* TASK SET *
A. List every song title that the album rankings mention, in the order they appear.
B. Reproduce word for word the stretch of the album rankings from "Bronze Medal: Zenyatta" through "as this one.".

* DOCUMENT EXTRACT *
____
Gold Medal: Remain in Light by Talking Heads
I remember the first time I heard this record as a teenager, I thought, “What the hell is this weirdness?” But after a few listens, I caught the funky bug and was hooked. I’ve heard this album described as a man’s life summed up in 40 minutes, from the opening shout of “Born Under Punches” to the droning fadeout of “The Overload.” Who knows if that’s what Byrne and company desired but no matter how you think of it, this album is one lively set of songs. Inspired by African rhythms as much as sonic experimentation, Remain in Light is a true classic never to be replicated.
Silver Medal: Peter Gabriel (Melt) by Peter Gabriel
Peter Gabriel is one of the great dramatists of rock. Though I’m more familiar with his work with Genesis, this thespian touch carries over into his solo career. Melt kicks off with “Intruder”, one of the creepiest tracks you’ll find from a mainstream rocker. And as the record continues, PG adopts a multitude of different characters, such as the amnesiac of “I Don’t Remember” or the children’s narrator of the satirical war tale “Games Without Frontiers.” Oddly enough, African influence is also found on this album, particularly in the civil rights anthem, “Biko.” Add the synthy production and you have another remarkably original record.
Bronze Medal: Zenyatta Mondatta by The Police
The last of the so-called early Police albums, Zenyatta Mondatta is simply a crisp record. A lot of this has to do with Stuart Copeland’s able drumming, but the blonde trio had just about perfected their special brand of punky reggae at this point. Their sense of humor was still intact but the group was starting to mention real issues such as bombings of Afghanistan (“Bombs Away”) despite the danceable rhythms. “Man in a Suitcase” reflects the busy schedule of the band at the time, and though it’s a cute and catchy, conflict about this and other issues would soon mark the end of the Police. Fortunately, they left behind a handful of fine releases such as this one.
____
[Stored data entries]
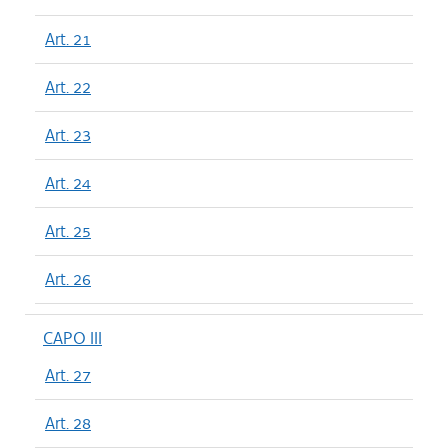
Art. 21
Art. 22
Art. 23
Art. 24
Art. 25
Art. 26
CAPO III
Art. 27
Art. 28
____
* RESULTS FOR THE EXERCISE *
A.
Born Under Punches
The Overload
Intruder
I Don't Remember
Games Without Frontiers
Biko
Bombs Away
Man in a Suitcase

B.
Bronze Medal: Zenyatta Mondatta by The Police
The last of the so-called early Police albums, Zenyatta Mondatta is simply a crisp record. A lot of this has to do with Stuart Copeland’s able drumming, but the blonde trio had just about perfected their special brand of punky reggae at this point. Their sense of humor was still intact but the group was starting to mention real issues such as bombings of Afghanistan (“Bombs Away”) despite the danceable rhythms. “Man in a Suitcase” reflects the busy schedule of the band at the time, and though it’s a cute and catchy, conflict about this and other issues would soon mark the end of the Police. Fortunately, they left behind a handful of fine releases such as this one.